No special installation is needed. Run init.m first to setup the paths and to open the basic files one needs:

bistest.m: the main file that provides a demonstration of the whole package. It opens a data file and executes some algorithms.
./bisecting/bisect_kmeans.m: the function of bisecting-based k-means. Takes various parameters, some of them in a structure. it is a wrapper around all splitting algorithms.
bisect.m: this performs a cluster split according to a splitting algorithm.
test_unimodal_cluster.m: it is the main function used by bisect_kmeans.m to check for cluster unimodality as described by dip-means.
HartigansDipSignifTest.m: this applies the dip-test on a vector with empirical observations (empirical pdf).

Important note: the code assumes that the input data matrix contains row-vectors. More info is provided by the inline description of each code file.
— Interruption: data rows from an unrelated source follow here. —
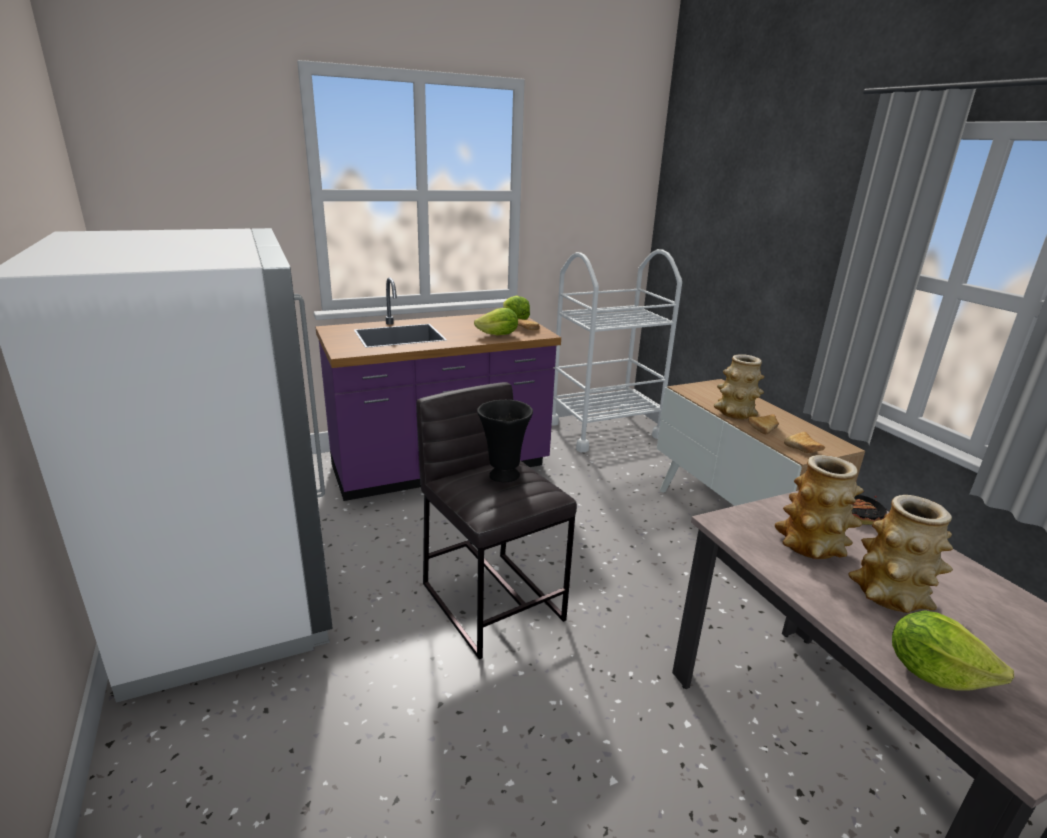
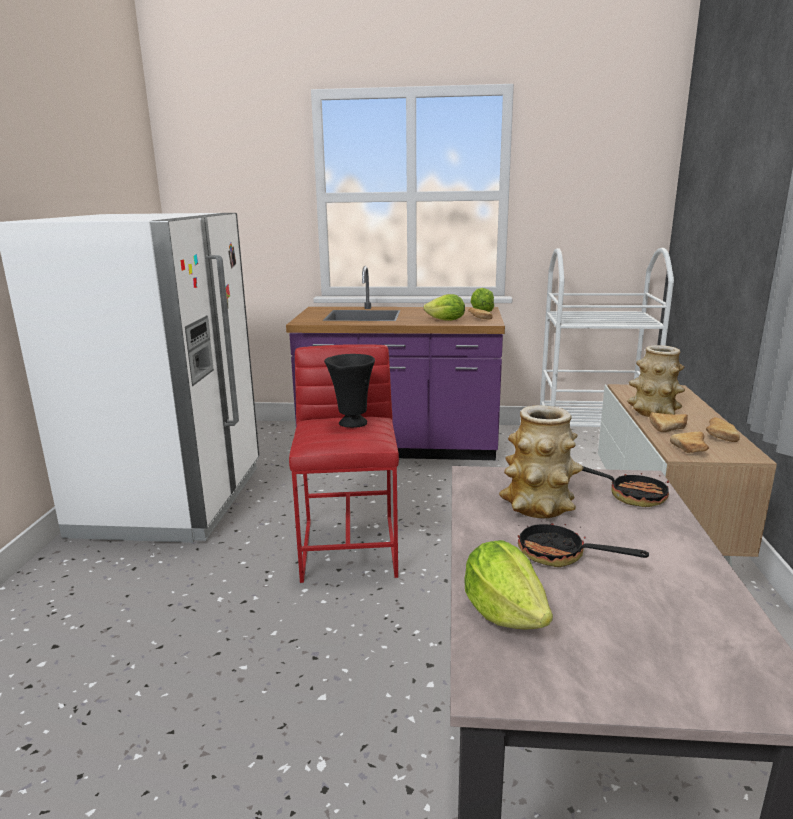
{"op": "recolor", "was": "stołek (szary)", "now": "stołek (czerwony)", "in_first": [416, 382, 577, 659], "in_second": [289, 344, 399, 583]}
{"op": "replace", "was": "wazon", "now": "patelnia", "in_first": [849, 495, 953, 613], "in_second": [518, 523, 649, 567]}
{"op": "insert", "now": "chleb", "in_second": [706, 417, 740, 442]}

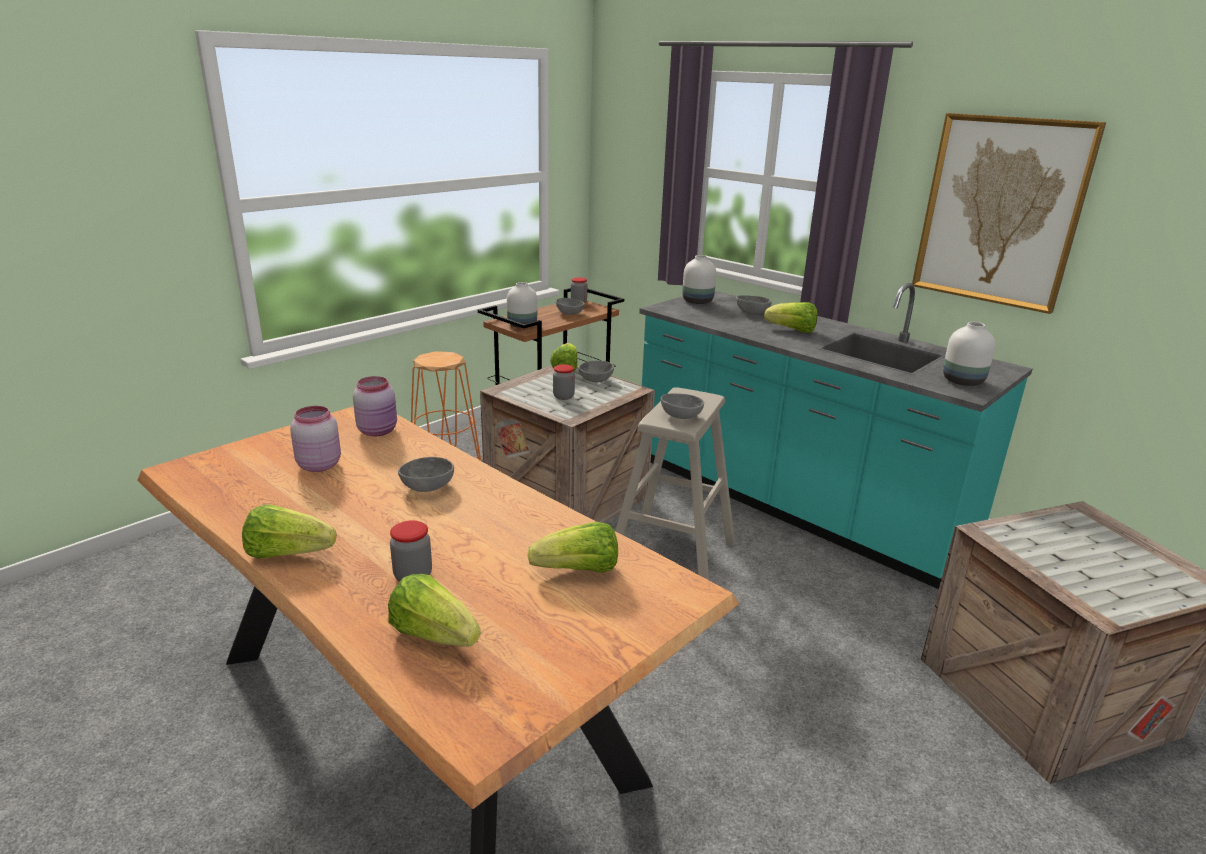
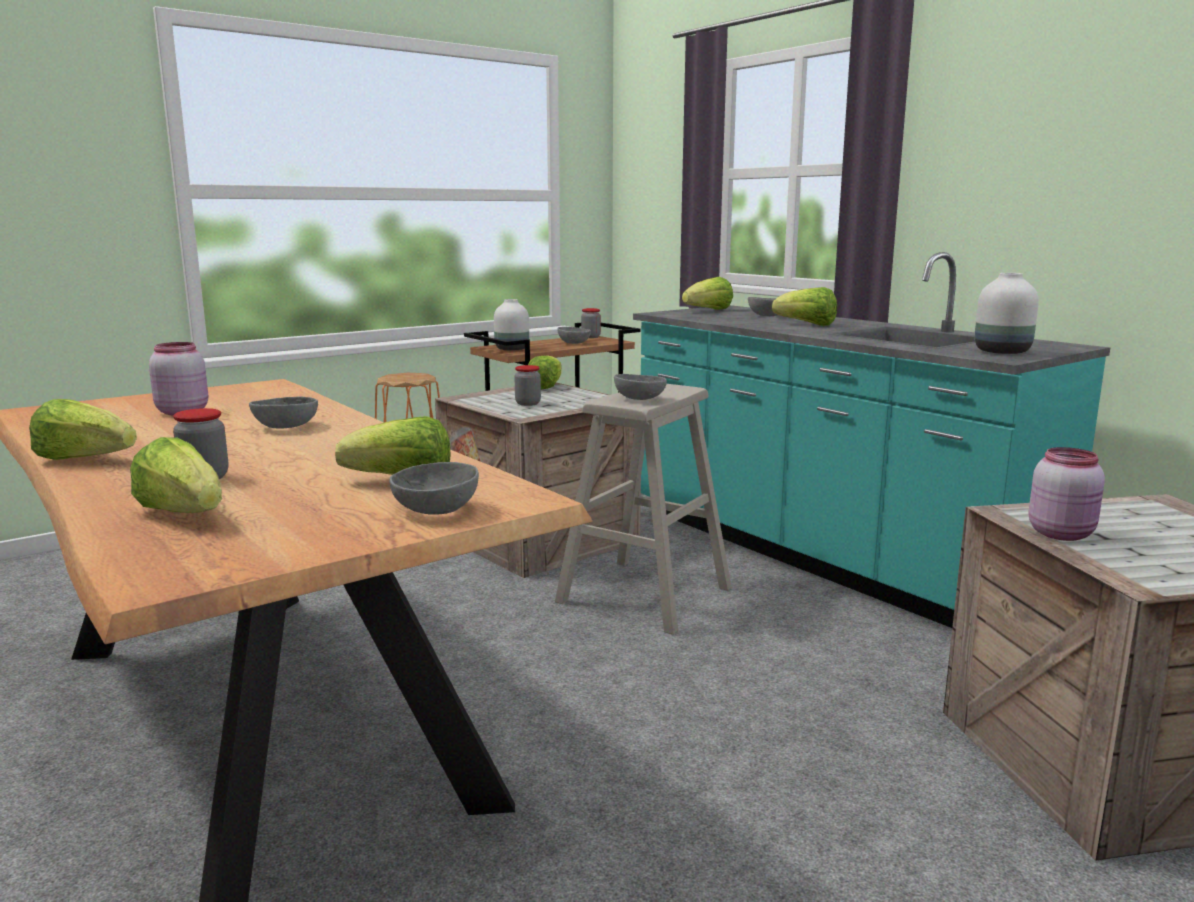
{"op": "delete", "was": "obraz", "in_first": [912, 113, 1106, 314]}
{"op": "replace", "was": "wazon (biały)", "now": "sałata", "in_first": [682, 255, 716, 304], "in_second": [682, 277, 733, 310]}
{"op": "move", "was": "miska (szary)", "in_first": [578, 360, 614, 382], "in_second": [389, 462, 479, 514]}
{"op": "move", "was": "słoik (różowy)", "in_first": [353, 376, 397, 436], "in_second": [1028, 447, 1105, 541]}

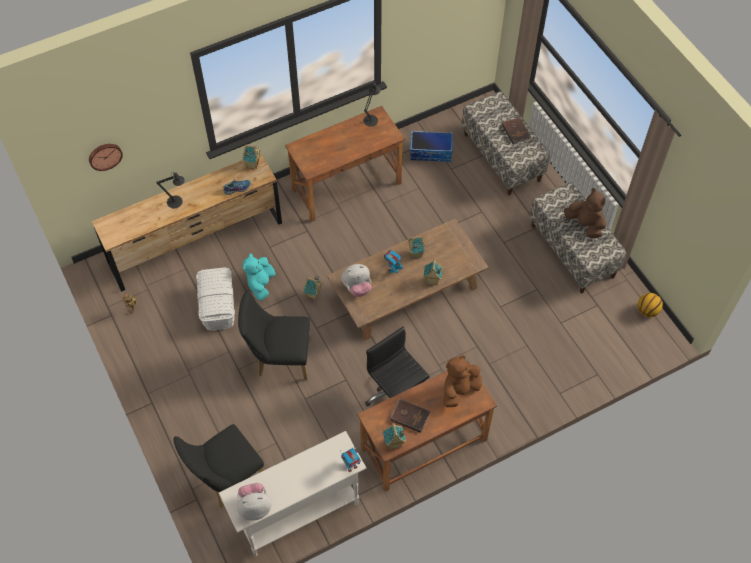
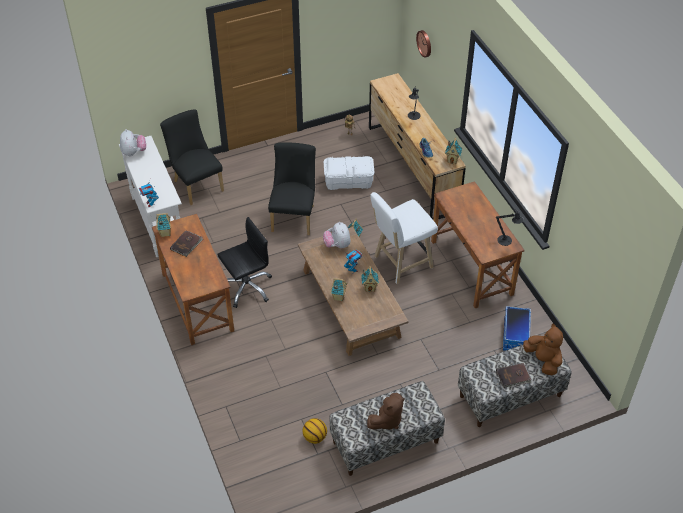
{"op": "delete", "was": "pluszak (turkusowy)", "in_first": [242, 253, 276, 300]}
{"op": "move", "was": "piłka do koszykówki", "in_first": [638, 293, 663, 317], "in_second": [302, 418, 327, 444]}
{"op": "move", "was": "pluszak (brązowy)", "in_first": [443, 356, 482, 407], "in_second": [523, 324, 563, 375]}
{"op": "insert", "now": "stołek (biały)", "in_second": [370, 192, 438, 284]}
So, to test the code do first the initialization with init.m and then run bistest.m. The two available datasets that come with this package are:

iris.mat: the well-known IRIS dataset form the UCI Machine Learning Repository.
combo_setting.mat: a combo 2d dataset used for the experiments in the paper [1]. The dataset contains multiple structures of different geometrical properties that are generally well-separated in space.

5. How to cite this work

You may directly cite the paper [1] using the following bibtex file. Αlso refer to this web-page as the source of the software.

6. License

Copyright (C) 2012-2013, Argyris Kalogeratos. Dip-means package v.0.1 is free software: you can redistribute it and/or modify it under the terms of the GNU General Public License as published by the Free Software Foundation, either version 3 of the License, or (at your option) any later version.

Dip-means package v.0.1 is distributed in the hope that it will be useful, but WITHOUT ANY WARRANTY; without even the implied warranty of MERCHANTABILITY or FITNESS FOR A PARTICULAR PURPOSE. See the GNU General Public License for more details.

You should have received a copy of the GNU General Public License along with this software in the file LICENSE.txt. If not, see here.

Brief overview of the GNU GPL:

Provides copyright protection: True
Can be used in commercial applications: True
Bug fixes / extensions must be released to the public domain: True
Provides an explicit patent license: False
Can be used in proprietary (closed source) applications: False
Is a viral license: True

Other resources for the license:

7. Thanks

Special thanks to Prof. Aristidis Likas for his useful comments and support in the development of this package. Moreover, the author should also thank those previously contributed to any of the third-party components that were used and are redistributed by this package.

References

[1] Argyris Kalogeratos and Aristidis Likas, Dip-means: an incremental clustering method for estimating the number of clusters, In Proceedings of the 26th Conference on Neural Information Processing Systems (NIPS), 2012.

[2] Argyris Kalogeratos and Aristidis Likas, Dip-means poster presentation, NIPS 2012.

[3] Dan Pelleg and Andrew Moore, X-means: Extending k-means with efficient estimation of the number of clusters. In Proceedings of the 17th International Conference on Machine Learning, 2000.

[4] Greg Hamerly and Charles Elkan, Learning the k in k-means. In Proceedings of the 17th Conference on Neural Information Processing Systems (NIPS), 2003.